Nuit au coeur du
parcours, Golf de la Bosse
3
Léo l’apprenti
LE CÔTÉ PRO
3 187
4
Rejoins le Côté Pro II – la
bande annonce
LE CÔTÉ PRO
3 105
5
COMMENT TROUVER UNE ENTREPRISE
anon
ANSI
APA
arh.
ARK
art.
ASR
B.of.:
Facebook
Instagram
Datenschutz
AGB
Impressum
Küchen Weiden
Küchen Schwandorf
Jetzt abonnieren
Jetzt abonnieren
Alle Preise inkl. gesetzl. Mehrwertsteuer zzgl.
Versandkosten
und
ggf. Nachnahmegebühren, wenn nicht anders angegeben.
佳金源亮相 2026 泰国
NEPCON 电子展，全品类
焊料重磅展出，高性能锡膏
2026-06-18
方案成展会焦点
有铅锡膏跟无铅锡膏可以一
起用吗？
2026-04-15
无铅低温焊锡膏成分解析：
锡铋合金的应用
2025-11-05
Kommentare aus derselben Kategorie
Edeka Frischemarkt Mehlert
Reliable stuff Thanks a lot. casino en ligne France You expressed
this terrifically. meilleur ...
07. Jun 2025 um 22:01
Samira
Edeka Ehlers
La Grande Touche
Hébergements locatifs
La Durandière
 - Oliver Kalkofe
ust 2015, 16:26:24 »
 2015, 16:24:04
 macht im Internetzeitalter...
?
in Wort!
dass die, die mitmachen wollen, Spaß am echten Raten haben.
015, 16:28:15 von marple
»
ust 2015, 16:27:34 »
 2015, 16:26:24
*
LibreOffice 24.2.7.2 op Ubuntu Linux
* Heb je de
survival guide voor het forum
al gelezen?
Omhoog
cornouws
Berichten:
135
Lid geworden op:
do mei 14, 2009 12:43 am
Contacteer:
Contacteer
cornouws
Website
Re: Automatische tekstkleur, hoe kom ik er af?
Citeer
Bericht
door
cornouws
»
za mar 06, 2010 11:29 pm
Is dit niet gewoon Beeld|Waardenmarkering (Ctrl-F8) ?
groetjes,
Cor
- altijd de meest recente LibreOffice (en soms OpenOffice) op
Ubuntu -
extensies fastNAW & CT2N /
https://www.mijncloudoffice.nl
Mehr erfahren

◆ PROBLEM
Give every line of the listing again. Keep each one exact.

◆ RESULT FOR THIS EXERCISE
Nuit au coeur du
parcours, Golf de la Bosse
3
Léo l’apprenti
LE CÔTÉ PRO
3 187
4
Rejoins le Côté Pro II – la
bande annonce
LE CÔTÉ PRO
3 105
5
COMMENT TROUVER UNE ENTREPRISE
anon
ANSI
APA
arh.
ARK
art.
ASR
B.of.:
Facebook
Instagram
Datenschutz
AGB
Impressum
Küchen Weiden
Küchen Schwandorf
Jetzt abonnieren
Jetzt abonnieren
Alle Preise inkl. gesetzl. Mehrwertsteuer zzgl.
Versandkosten
und
ggf. Nachnahmegebühren, wenn nicht anders angegeben.
佳金源亮相 2026 泰国
NEPCON 电子展，全品类
焊料重磅展出，高性能锡膏
2026-06-18
方案成展会焦点
有铅锡膏跟无铅锡膏可以一
起用吗？
2026-04-15
无铅低温焊锡膏成分解析：
锡铋合金的应用
2025-11-05
Kommentare aus derselben Kategorie
Edeka Frischemarkt Mehlert
Reliable stuff Thanks a lot. casino en ligne France You expressed
this terrifically. meilleur ...
07. Jun 2025 um 22:01
Samira
Edeka Ehlers
La Grande Touche
Hébergements locatifs
La Durandière
 - Oliver Kalkofe
ust 2015, 16:26:24 »
 2015, 16:24:04
 macht im Internetzeitalter...
?
in Wort!
dass die, die mitmachen wollen, Spaß am echten Raten haben.
015, 16:28:15 von marple
»
ust 2015, 16:27:34 »
 2015, 16:26:24
*
LibreOffice 24.2.7.2 op Ubuntu Linux
* Heb je de
survival guide voor het forum
al gelezen?
Omhoog
cornouws
Berichten:
135
Lid geworden op:
do mei 14, 2009 12:43 am
Contacteer:
Contacteer
cornouws
Website
Re: Automatische tekstkleur, hoe kom ik er af?
Citeer
Bericht
door
cornouws
»
za mar 06, 2010 11:29 pm
Is dit niet gewoon Beeld|Waardenmarkering (Ctrl-F8) ?
groetjes,
Cor
- altijd de meest recente LibreOffice (en soms OpenOffice) op
Ubuntu -
extensies fastNAW & CT2N /
https://www.mijncloudoffice.nl
Mehr erfahren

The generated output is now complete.